Thursday 22 February 2007

Jeffrey Deaver: Speaking in Tongues (1995, revised 1999)

Published: Hodder & Stoughton, 1999

This is an early thriller from Jeffrey Deaver, revised four years after the original publication. Like most of his thrillers, it is fairly conventional in its plotting and background. Megan is the daughter of a moderately successful lawyer and his estranged wife; following an incident which suggests a suicide attempt to law enforcement, she is undergoing therapy when she is abducted by a psychopath looking for revenge. Her parents, intended to believe that she ran away, quickly work out that her absence is unlikely to be voluntary - why buy and hide a birthday present for her mother and then disappear before the event? The story follows Tate and Bett's attempts to find Megan, while the kidnapper makes things as difficult for them as possible - framing them for crimes, deceiving those who might otherwise have helped the pair, and so on. Though very early in his career, Deaver is already putting together the convoluted and somewhat unlikely plots which have been his stock in trade.

What lets this novel down, and exposes Deaver's inexperience even after the revision, is the characterisation. It would be easy to fill out some of the less important characters; Deaver concentrates too exclusively on Nate and the kidnapper. His wife, Bett, is sufficiently a cipher that we never learn what kind of "businesswoman" she is - and yet how many people would describe themselves as a businesswoman rather than some more specific and informative title such as "investment consultant"? Even the kidnapper is nothing more than a device for making Tate's life difficult; he is rather unbelievably good at persuading people to believe what he tells them; for example, he persuades Megan's best friend and her family, who have presumably known Megan and Bett for ages if not Tate, that Tate is a child molester - I think if someone came to your door with this story, you'd seek confirmation from someone who might know, not an apparent stranger to the family.
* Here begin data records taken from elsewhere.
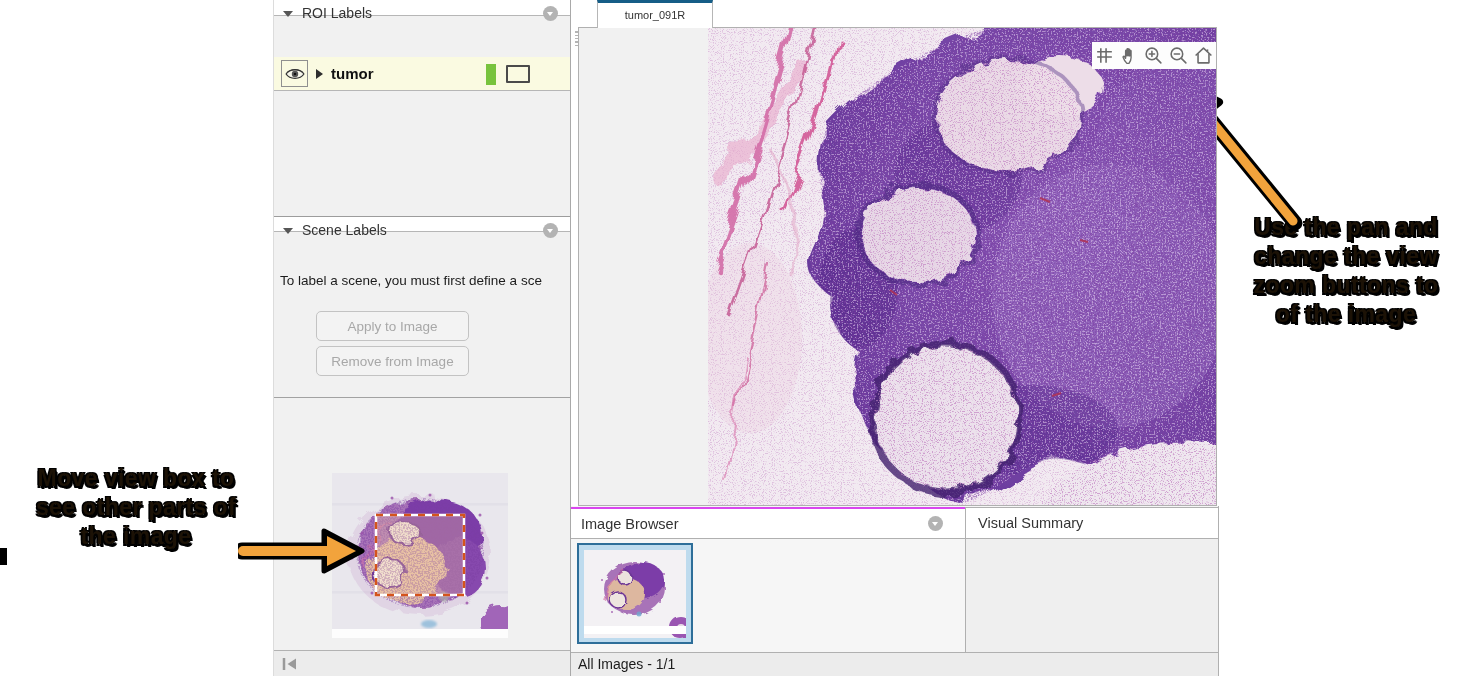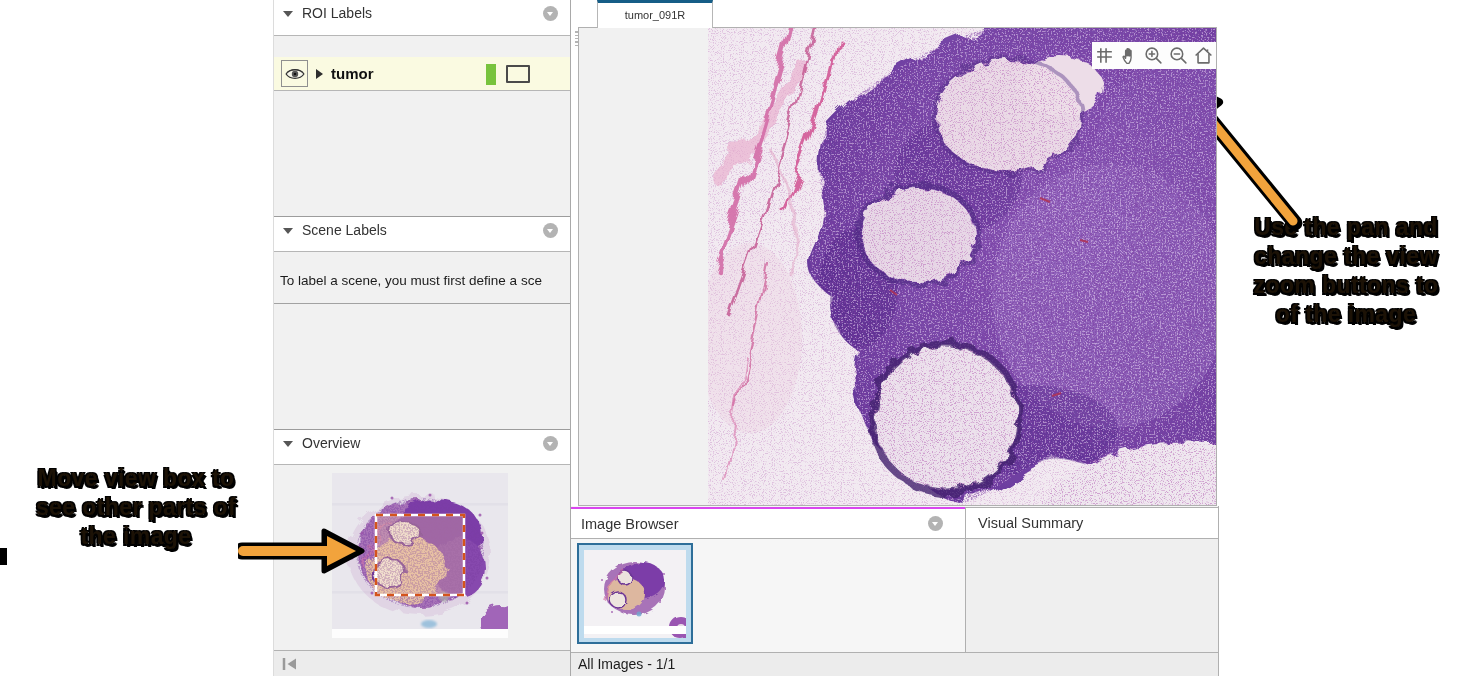--- a/index.html
+++ b/index.html
@@ -2,21 +2,21 @@
 <html><head>
 <meta charset="utf-8">
 <style>
   html,body{margin:0;padding:0;background:#fff;font-family:"Liberation Sans",sans-serif;}
   .screen{position:relative;width:1472px;height:676px;background:#fff;overflow:hidden;}
   .abs{position:absolute;}
 
   
   .left-panel{position:absolute;left:273px;top:0;width:298px;height:676px;background:#f1f1f1;
     border-left:1px solid #dcdcdc;border-right:1px solid #a9a9a9;box-sizing:border-box;}
-  .sec-header{position:absolute;left:0;width:100%;height:36px;background:#fff;
+  .sec-header{position:absolute;left:0;width:100%;height:16px;background:#fff;
     border-bottom:1px solid #b6b6b6;box-sizing:border-box;}
   .sec-header.with-top{border-top:1px solid #9c9c9c;}
   .sec-title{position:absolute;left:28px;top:0;line-height:27px;font-size:14px;color:#333;}
   .caret-down{position:absolute;left:9px;top:11px;width:0;height:0;
     border-left:5px solid transparent;border-right:5px solid transparent;border-top:6px solid #565656;}
   .circle-btn{position:absolute;right:12px;top:6px;width:15px;height:15px;border-radius:50%;background:#b3b3b3;}
   .circle-btn::after{content:"";position:absolute;left:4px;top:6px;width:0;height:0;
     border-left:3.5px solid transparent;border-right:3.5px solid transparent;border-top:4.5px solid #fff;}
 
   .roi-row{position:absolute;left:0;top:28px;width:100%;height:34px;background:#fafae1;
@@ -112,26 +112,25 @@
     <div class="sec-header with-top" style="top:216px;">
       <span class="caret-down"></span>
       <span class="sec-title">Scene Labels</span>
       <span class="circle-btn"></span>
     </div>
 
     <div class="scene-msg">
       <span>To label a scene, you must first define a sce</span>
     </div>
 
-
-    <div class="sec-header with-top" style="top:429px;">
-      <span class="caret-down"></span>
-      <span class="sec-title">Overview</span>
-      <span class="circle-btn"></span>
-    </div>
+    <div class="scene-btn-area">
+      <button class="gray-btn" style="top:20px;">Apply to Image</button>
+      <button class="gray-btn" style="top:55px;">Remove from Image</button>
+    </div>
+
 
     <div class="overview-thumb">
       <svg width="176" height="165" viewBox="0 0 176 165">
         <defs>
           <filter id="rg" x="-15%" y="-15%" width="130%" height="130%">
             <feTurbulence type="fractalNoise" baseFrequency="0.028" numOctaves="3" seed="7" result="t"></feTurbulence>
             <feDisplacementMap in="SourceGraphic" in2="t" scale="20"></feDisplacementMap>
           </filter>
           <filter id="rg2" x="-20%" y="-20%" width="140%" height="140%">
             <feTurbulence type="fractalNoise" baseFrequency="0.08" numOctaves="2" seed="3" result="t"></feTurbulence>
Certainly, if Speaking in Tongues could be said to have a moral, it is not to believe what strangers tell you automatically.
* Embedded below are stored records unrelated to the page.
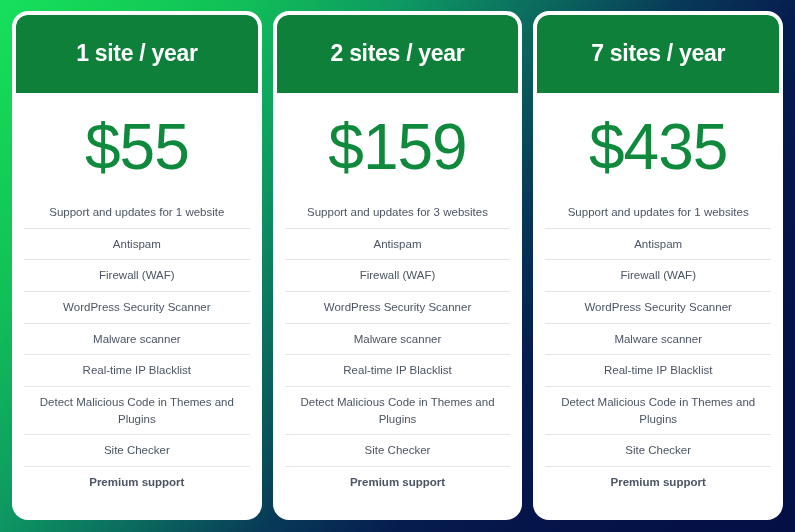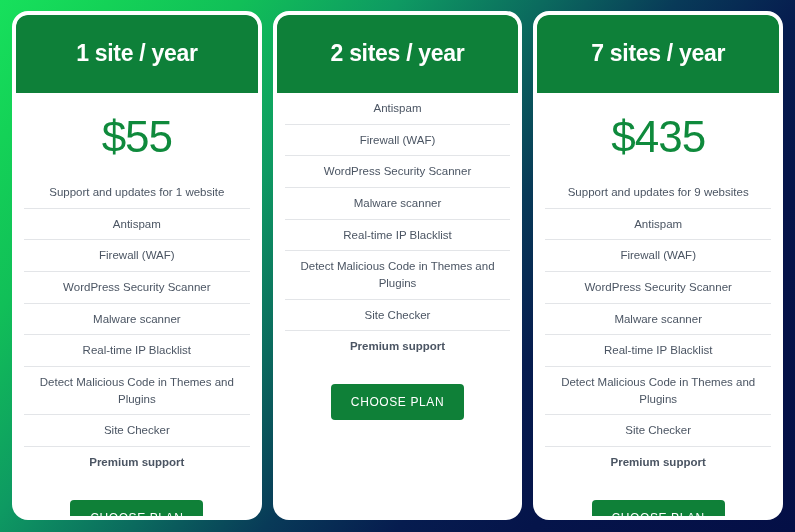--- a/index.html
+++ b/index.html
@@ -74,21 +74,21 @@
     display: flex;
     flex-direction: column;
     align-items: stretch;
     padding: 0 8px 0 8px;
     background: #ffffff;
     min-height: 0;
   }
 
   .plan-price {
     color: #0f8a3c;
-    font-size: 44px;
+    font-size: 64px;
     font-weight: normal;
     text-align: center;
     line-height: 1;
     margin-top: 22px;
     margin-bottom: 18px;
     letter-spacing: -1px;
   }
 
   .features {
     display: flex;
@@ -159,21 +159,23 @@
         <button class="choose-plan-button">CHOOSE PLAN</button>
       </div>
     </div>
   </div>
 
   <div class="plan-card">
     <div class="plan-header">
       <div class="plan-header-title">2 sites / year</div>
     </div>
     <div class="plan-body">
+      <div class="plan-price">$159</div>
       <ul class="features">
+        <li class="feature-item">Support and updates for 3 websites</li>
         <li class="feature-item">Antispam</li>
         <li class="feature-item">Firewall (WAF)</li>
         <li class="feature-item">WordPress Security Scanner</li>
         <li class="feature-item">Malware scanner</li>
         <li class="feature-item">Real-time IP Blacklist</li>
         <li class="feature-item">Detect Malicious Code in Themes and Plugins</li>
         <li class="feature-item">Site Checker</li>
         <li class="feature-item">Premium support</li>
       </ul>
       <div class="plan-footer">
@@ -182,21 +184,21 @@
     </div>
   </div>
 
   <div class="plan-card">
     <div class="plan-header">
       <div class="plan-header-title">7 sites / year</div>
     </div>
     <div class="plan-body">
       <div class="plan-price">$435</div>
       <ul class="features">
-        <li class="feature-item">Support and updates for 9 websites</li>
+        <li class="feature-item">Support and updates for 1 websites</li>
         <li class="feature-item">Antispam</li>
         <li class="feature-item">Firewall (WAF)</li>
         <li class="feature-item">WordPress Security Scanner</li>
         <li class="feature-item">Malware scanner</li>
         <li class="feature-item">Real-time IP Blacklist</li>
         <li class="feature-item">Detect Malicious Code in Themes and Plugins</li>
         <li class="feature-item">Site Checker</li>
         <li class="feature-item">Premium support</li>
       </ul>
       <div class="plan-footer">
Speaking in Tongues is not one of Deaver's most successful novels; for that, look to The Blue Nowhere, or one of the Lincoln Rhyme thrillers (though these also suffer from over-elaborate plotting).
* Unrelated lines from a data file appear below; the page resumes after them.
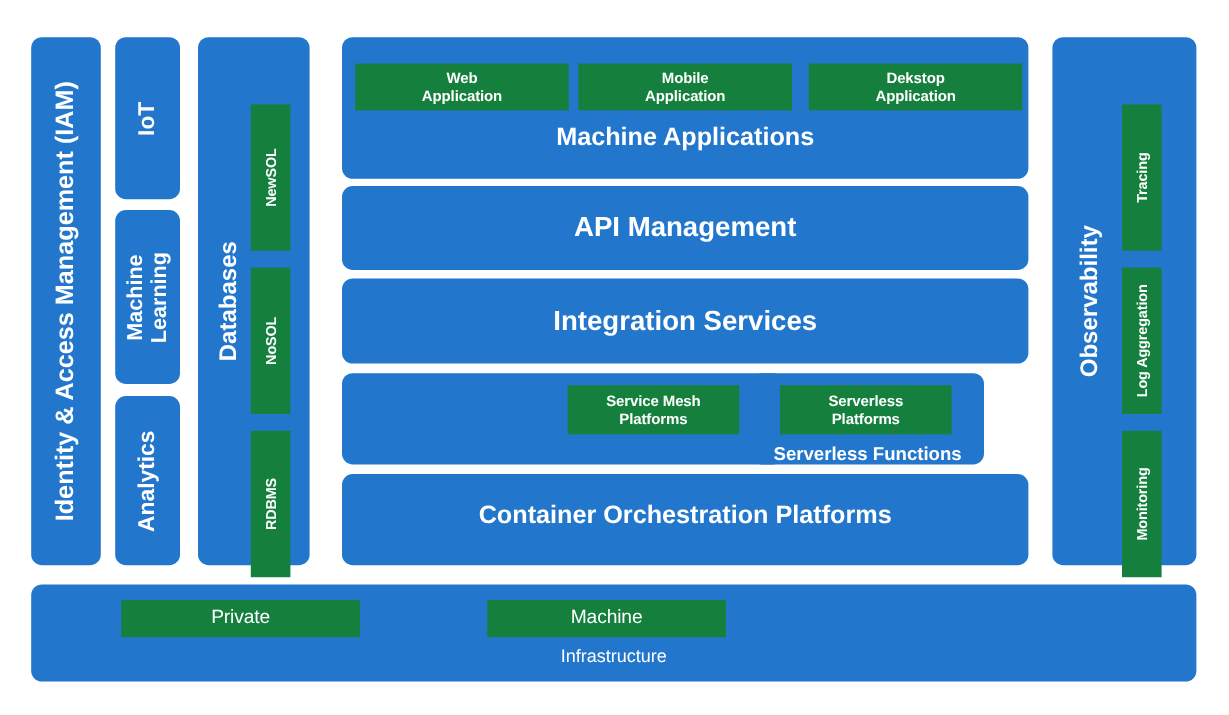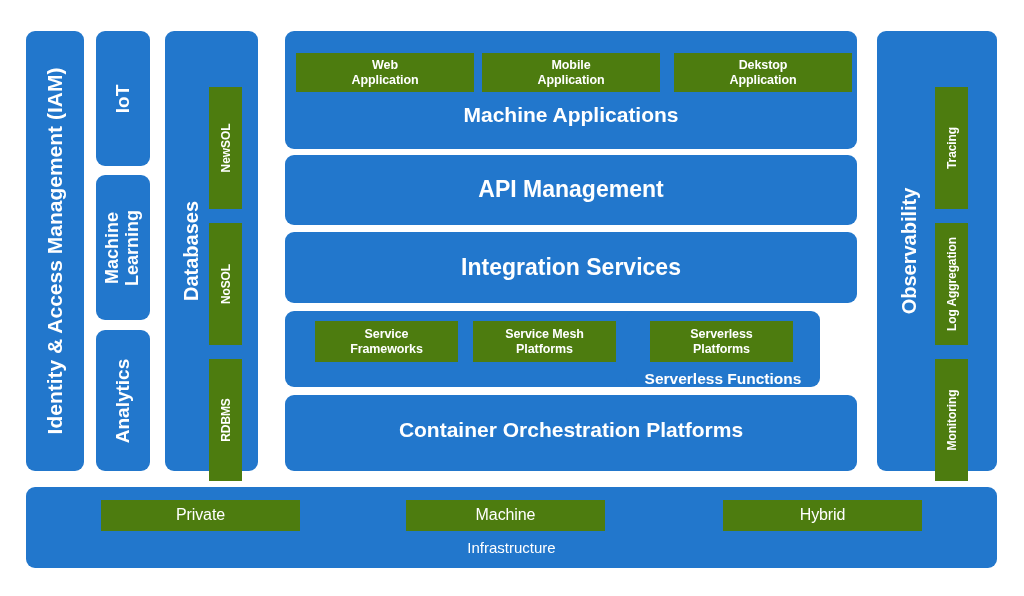--- a/index.html
+++ b/index.html
@@ -23,21 +23,21 @@
   
   .container-box {
     position: absolute;
     background: #2277cc;
     border-radius: 9px;
     color: #ffffff;
   }
 
   .chip {
     position: absolute;
-    background: #4d7c0f;
+    background: #15803d;
     color: #ffffff;
     display: flex;
     align-items: center;
     justify-content: center;
     text-align: center;
     line-height: 1.18;
     font-weight: bold;
     font-size: 12.5px;
     letter-spacing: -0.1px;
   }
@@ -190,21 +190,20 @@
 
   <div class="container-box" id="api-band">
     <div class="band-label">API Management</div>
   </div>
 
   <div class="container-box" id="integration-band">
     <div class="band-label">Integration Services</div>
   </div>
 
   <div class="container-box" id="microservices-band">
-    <div class="chip ms-chip" id="ms-frameworks">Service<br>Frameworks</div>
     <div class="chip ms-chip" id="ms-mesh">Service Mesh<br>Platforms</div>
   </div>
 
   <div class="container-box" id="serverless-band">
     <div class="chip" id="sl-platforms">Serverless<br>Platforms</div>
     <div class="band-label">Serverless Functions</div>
   </div>
 
   <div class="container-box" id="container-band">
     <div class="band-label">Container Orchestration Platforms</div>
@@ -219,17 +218,16 @@
       <span class="vert-chip-label">Log Aggregation</span>
     </div>
     <div class="chip obs-chip" id="obs-monitor">
       <span class="vert-chip-label">Monitoring</span>
     </div>
   </div>
 
   <div class="container-box" id="infrastructure-band">
     <div class="chip infra-chip" id="infra-private">Private</div>
     <div class="chip infra-chip" id="infra-public">Machine</div>
-    <div class="chip infra-chip" id="infra-hybrid">Hybrid</div>
     <div class="band-label">Infrastructure</div>
   </div>
 
 </div>
 
 </body></html>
One other thing, a small detail, irritated me about this novel (as someone with a research degree in logic). There is a type of argument known as an enthymeme, which when I encountered it, was called specialisation (the Greek names, which date back to Aristotle, not being considered helpful for mathematicians). This basically takes the form "if all As are Bs, and C is an A, then we can deduce that C is a B". The most famous example is "All men are mortal. Socrates is a man. Therefore Socrates is mortal.", but Deaver gives a slightly different example: "All cats see in the dark. Midnight is a cat. Therefore Midnight can see in the dark.". He then goes on to say that the classical formulation of the enthymeme is incomplete, because it also needs a line that states "All cats see in the dark, therefore Midnight sees in the dark." Now, this isn't true: what you in fact do is to note that the first two sentences take the form of the premises (parts that are assume to be true) of an enthymeme, and that therefore the enthymeme rule tells you that the conclusion is true; this isn't an extra part of the logic, but the application of a general principle. There is a much better expressed discussion of this point (though based on a different logical principle) in Douglas Hofstadter's Godel Escher Bach; the problem with requiring a new line of logic is that this starts an infinite process, all in effect identical: you also need to know that "All cats see in the dark, Midnight is a cat, and we know that when all cats see in the dark, then Midnight sees in the dark; therefore Midnight sees in the dark." (You can see why mathematicians find it easier to use symbolic notation!) Now, Deaver also goes on (much later in the novel) to suggest that the conclusion is false: Midnight is blind, so cannot see whether it is dark or not. In fact, the conclusion can only be false if one of the premises (that are assumed to be true) is actually false: either if Midnight is not a cat, or if not all cats can see in the dark (which is the reason why his example fails to be true). It has nothing to do with the general validity of the enthymeme. I suppose it's beside the point for this review (though it's the kind of error that will irritate readers who know more about a particular field than the author of a book, whatever the field happens to be), but the discussion is also beside the point in the novel itself.

3 comments:

Anonymous said...

Makes me wonder if you even read the book if you cannot get one of the main character's names right.
-Shimbles

Simon McLeish said...

Actually, it's my notes I couldn't read - I wrote the review on a train, and typed it up after my copy went back to the library.

However, you're right - it's Tate not Nate.

Simon McLeish said...

And I've fixed it in the post to make things less confusing.